Greenpeace, in its reports has said that they have found trace amounts of potentially hazardous chemicals in World Cup 2014 soccer merchandise released by Adidas, Nike and Puma. The study, which tested 33 products including football boots, shirts and goalkeepers gloves, found concentrations of PFOA in some products above EU regulatory limits and for the first time, sampled items for DMF, a chemical used in the synthetic leather making industry. 

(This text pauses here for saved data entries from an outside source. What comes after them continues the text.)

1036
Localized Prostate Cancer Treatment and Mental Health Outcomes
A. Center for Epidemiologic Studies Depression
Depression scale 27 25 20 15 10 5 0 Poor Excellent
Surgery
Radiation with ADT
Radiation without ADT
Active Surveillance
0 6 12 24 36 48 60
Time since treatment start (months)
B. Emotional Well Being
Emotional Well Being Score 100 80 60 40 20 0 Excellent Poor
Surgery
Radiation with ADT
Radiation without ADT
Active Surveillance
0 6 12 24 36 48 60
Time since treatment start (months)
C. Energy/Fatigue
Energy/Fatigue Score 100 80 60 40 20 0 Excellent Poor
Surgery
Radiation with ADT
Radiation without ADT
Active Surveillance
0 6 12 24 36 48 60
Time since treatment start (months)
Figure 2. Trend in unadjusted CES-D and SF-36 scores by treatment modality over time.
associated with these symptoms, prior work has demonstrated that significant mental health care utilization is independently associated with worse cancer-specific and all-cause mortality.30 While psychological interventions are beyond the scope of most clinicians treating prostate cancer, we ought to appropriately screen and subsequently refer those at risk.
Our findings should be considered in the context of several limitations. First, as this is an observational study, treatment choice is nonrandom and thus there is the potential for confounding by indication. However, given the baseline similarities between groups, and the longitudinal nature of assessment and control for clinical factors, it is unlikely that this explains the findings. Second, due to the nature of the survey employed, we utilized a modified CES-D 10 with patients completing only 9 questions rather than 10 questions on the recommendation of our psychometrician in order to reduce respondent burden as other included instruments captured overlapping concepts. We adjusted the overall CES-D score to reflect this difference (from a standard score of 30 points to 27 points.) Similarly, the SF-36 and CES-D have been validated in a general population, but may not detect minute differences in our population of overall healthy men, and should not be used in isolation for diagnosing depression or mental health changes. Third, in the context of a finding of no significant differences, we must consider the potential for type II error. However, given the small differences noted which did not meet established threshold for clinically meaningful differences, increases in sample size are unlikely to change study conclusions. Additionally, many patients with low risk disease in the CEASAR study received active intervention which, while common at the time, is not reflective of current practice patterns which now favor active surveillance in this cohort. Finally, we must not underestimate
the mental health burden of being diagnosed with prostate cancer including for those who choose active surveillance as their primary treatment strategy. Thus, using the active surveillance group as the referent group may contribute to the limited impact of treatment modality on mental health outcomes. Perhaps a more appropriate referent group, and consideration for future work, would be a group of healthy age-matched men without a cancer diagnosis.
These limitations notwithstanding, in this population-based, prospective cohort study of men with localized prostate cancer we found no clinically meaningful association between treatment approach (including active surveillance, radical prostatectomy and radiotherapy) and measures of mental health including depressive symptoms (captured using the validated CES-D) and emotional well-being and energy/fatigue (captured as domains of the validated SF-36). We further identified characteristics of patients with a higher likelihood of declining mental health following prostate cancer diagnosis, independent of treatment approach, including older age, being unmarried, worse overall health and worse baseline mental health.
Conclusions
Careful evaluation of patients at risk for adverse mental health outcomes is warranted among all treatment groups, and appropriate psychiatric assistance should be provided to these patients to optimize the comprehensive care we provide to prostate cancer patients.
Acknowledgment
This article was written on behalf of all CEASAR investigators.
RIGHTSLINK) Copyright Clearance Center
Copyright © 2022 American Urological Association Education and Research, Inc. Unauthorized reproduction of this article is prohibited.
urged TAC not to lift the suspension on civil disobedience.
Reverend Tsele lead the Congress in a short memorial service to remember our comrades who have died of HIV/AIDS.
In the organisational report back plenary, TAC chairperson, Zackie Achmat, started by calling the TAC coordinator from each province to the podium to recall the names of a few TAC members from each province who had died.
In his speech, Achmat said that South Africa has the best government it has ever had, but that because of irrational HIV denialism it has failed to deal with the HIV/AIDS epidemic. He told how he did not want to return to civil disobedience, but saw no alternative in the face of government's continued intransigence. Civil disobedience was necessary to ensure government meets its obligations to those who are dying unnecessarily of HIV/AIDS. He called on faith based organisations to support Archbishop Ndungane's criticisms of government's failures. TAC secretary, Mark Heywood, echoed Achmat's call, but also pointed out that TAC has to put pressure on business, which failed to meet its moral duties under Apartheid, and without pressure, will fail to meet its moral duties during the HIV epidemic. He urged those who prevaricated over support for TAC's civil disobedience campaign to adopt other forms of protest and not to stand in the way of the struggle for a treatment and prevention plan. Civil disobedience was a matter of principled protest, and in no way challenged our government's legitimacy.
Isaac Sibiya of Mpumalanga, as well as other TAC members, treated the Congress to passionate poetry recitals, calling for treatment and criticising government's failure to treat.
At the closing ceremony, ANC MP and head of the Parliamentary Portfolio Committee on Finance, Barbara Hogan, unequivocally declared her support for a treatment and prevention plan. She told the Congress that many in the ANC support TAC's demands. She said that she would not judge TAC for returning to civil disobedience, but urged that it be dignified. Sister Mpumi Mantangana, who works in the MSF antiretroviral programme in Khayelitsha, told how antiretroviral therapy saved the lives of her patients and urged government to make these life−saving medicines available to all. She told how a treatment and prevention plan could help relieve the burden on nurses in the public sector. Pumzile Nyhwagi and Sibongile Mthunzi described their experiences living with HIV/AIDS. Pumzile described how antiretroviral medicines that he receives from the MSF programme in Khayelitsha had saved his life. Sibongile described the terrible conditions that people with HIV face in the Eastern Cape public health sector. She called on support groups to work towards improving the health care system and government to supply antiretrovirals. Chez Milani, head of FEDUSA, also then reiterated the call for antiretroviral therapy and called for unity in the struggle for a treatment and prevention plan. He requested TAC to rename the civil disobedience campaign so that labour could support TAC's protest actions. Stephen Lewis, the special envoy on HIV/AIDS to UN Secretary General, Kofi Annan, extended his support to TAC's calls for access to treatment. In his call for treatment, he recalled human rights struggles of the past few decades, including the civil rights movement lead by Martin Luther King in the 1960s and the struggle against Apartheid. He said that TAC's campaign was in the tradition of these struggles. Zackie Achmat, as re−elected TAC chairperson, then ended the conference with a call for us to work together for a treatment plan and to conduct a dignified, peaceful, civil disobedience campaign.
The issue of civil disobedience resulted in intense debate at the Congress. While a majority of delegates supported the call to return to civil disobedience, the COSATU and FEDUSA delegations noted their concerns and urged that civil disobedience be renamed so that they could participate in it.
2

With the 2014 World Cup to be held in Brazil just around the corner, Greenpeace will launch its latest study on potentially hazardous chemicals in the textile industry with the roll out of its new report: ‘A Red Card for Sportswear Brands.’ This latest study as a part of its detox campaign tested a total of 33 products including 21 pairs of football boots, seven football shirts, four pairs of goalkeepers’ gloves and one ball, which were bought from 16 different regions around the world. These products from Nike, Adidas and Puma were tested for the presence of perfluorinated chemicals (PFC) and analysed for nonylphenol ethoxylates (NPE) and phthalates. The football boots and ball were analysed for dimethylformamide (DMF). 

The reports says that such high levels suggest their deliberate use as a plasticiser, contrary to the corporate policies of brands and above the limits set in their chemicals management programs.